Bacardi Solidifies Relaunched Havana Club Brand With New Campaign

After last year’s skirmish over the rights to the Havana Club brand name in America, Bacardi has backed its newly relaunched rum brand in America with the “Forever Cuban” campaign.

Bacardi rolled out the classic Cuban rum brand in America last year. The company has long locked horns with Pernod Ricard in a battle over who has rights to the brand in this country.

The Bacardi rum is distilled in Puerto Rico. The campaign “affirms that although the brand is no longer produced in Cuba, it is, and will forever be, Cuban,” the company says, while also “asserting its rightful place as the original Havana Club rum.”

The campaign launched on YouTube and Havana Club social media channels with a 60-second spot that features Cuban-American actor Raul Esparza — best-known for his roles on Law & Order: Special Victims Unit and Hannibal — reciting “Island Body,” a poem written for the campaign poet Richard Blanco. Written, produced and directed entirely by Cuban exiles in Miami, and available in both English and Spanish, the film culminates with the tagline “Forced from home. Aged in Exile.

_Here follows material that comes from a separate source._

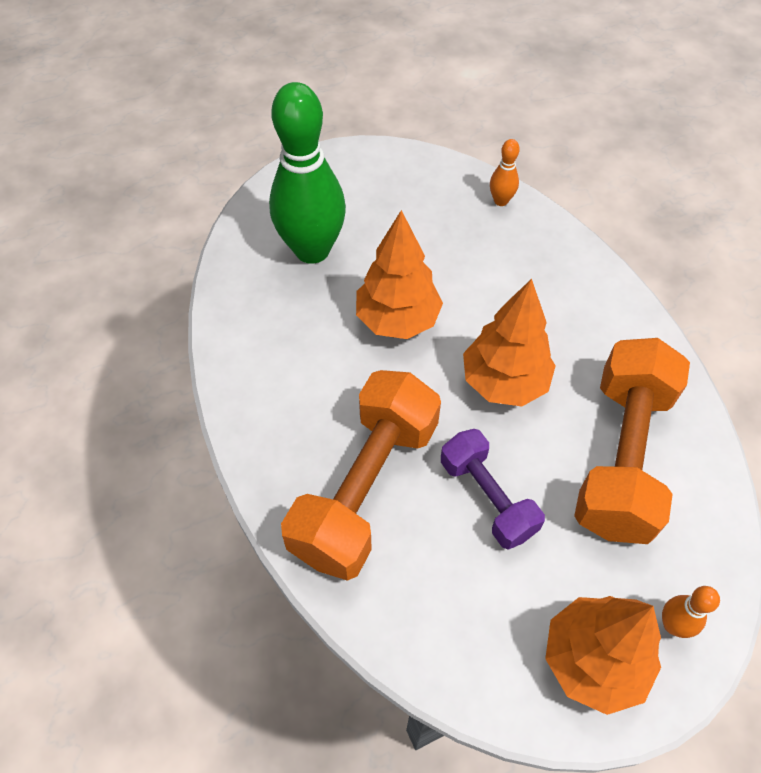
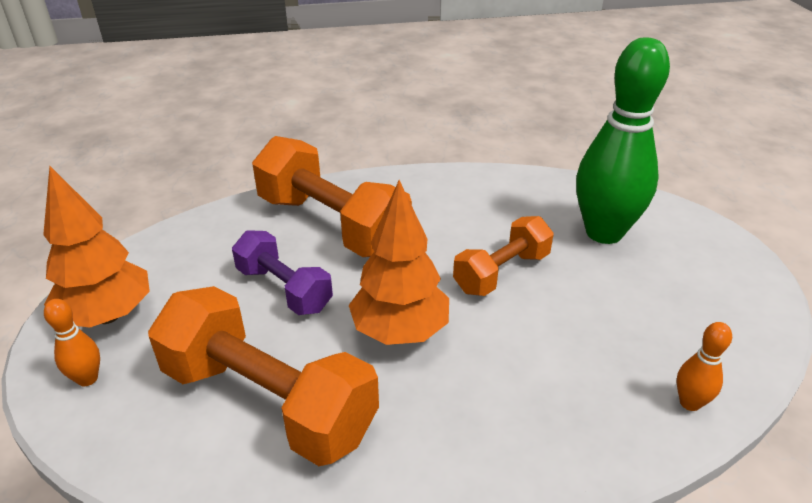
camera: 105 degrees right, 20 degrees down
orange tree [356,210,443,339] -> orange dumbbell [453,216,554,296]
purple dumbbell [441,429,545,550] -> purple dumbbell turned 60 degrees clockwise [232,230,333,315]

Forever Cuban.”

To further convey the brand’s “story of exile, perseverance and resurgence,” Havana Club rum has unveiled a new website in tandem with the campaign launch.

Havana Club rum is based on the original recipe created by the Arechabala family in Cuba in 1934. In 1960, the Cuban government, under Castro’s rule, “seized the Arechabala family’s distillery without compensation and forced the family to flee,” the company says. “After the Arechabala family was exiled, the recipe was personally transcribed by Ramon Arechabala and given to Bacardi as part of an agreement between the two families.”

As a result, Bacardi has sold Havana Club rum exclusively in the U.S. since 1995. Pernod Ricard sells the brand outside of the U.S.